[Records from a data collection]
# # # # #

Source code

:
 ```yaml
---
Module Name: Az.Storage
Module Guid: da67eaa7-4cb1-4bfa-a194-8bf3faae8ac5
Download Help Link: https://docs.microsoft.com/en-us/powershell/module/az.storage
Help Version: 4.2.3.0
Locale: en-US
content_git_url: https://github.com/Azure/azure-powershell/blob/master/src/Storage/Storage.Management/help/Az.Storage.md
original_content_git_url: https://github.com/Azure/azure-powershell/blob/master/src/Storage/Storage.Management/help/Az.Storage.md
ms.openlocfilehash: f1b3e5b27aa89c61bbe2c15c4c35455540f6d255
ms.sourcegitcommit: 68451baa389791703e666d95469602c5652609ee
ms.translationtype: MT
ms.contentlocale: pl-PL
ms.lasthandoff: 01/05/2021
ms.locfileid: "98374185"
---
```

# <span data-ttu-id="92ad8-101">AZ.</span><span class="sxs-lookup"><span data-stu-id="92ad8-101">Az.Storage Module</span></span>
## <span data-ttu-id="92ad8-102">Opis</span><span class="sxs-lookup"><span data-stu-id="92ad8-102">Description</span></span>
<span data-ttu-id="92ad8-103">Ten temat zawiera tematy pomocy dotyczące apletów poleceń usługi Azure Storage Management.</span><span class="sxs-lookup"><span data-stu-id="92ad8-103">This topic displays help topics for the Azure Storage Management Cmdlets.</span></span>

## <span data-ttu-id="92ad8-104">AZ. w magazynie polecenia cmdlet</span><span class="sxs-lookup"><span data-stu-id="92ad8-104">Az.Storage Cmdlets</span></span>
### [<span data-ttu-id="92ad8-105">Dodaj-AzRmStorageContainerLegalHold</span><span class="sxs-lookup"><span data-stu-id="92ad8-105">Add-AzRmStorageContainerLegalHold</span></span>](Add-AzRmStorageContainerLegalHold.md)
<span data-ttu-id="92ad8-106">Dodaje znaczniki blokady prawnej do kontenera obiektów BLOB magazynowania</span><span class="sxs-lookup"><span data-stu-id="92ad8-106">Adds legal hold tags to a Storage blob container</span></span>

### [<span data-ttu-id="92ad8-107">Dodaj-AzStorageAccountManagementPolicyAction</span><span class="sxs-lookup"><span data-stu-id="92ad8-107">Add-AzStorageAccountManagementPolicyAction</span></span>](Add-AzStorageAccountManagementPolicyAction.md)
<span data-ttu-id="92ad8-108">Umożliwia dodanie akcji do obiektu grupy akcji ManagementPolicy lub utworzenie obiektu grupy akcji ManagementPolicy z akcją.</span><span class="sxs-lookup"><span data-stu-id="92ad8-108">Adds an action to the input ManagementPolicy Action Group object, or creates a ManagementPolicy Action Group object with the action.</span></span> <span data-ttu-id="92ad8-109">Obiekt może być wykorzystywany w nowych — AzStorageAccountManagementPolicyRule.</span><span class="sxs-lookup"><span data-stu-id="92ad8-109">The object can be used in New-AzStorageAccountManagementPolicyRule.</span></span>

# # # # #

ACTIVITY - Copy every line of the data above in which the string "https" appears.

YOUR SOLUTION -
Download Help Link: https://docs.microsoft.com/en-us/powershell/module/az.storage
content_git_url: https://github.com/Azure/azure-powershell/blob/master/src/Storage/Storage.Management/help/Az.Storage.md
original_content_git_url: https://github.com/Azure/azure-powershell/blob/master/src/Storage/Storage.Management/help/Az.Storage.md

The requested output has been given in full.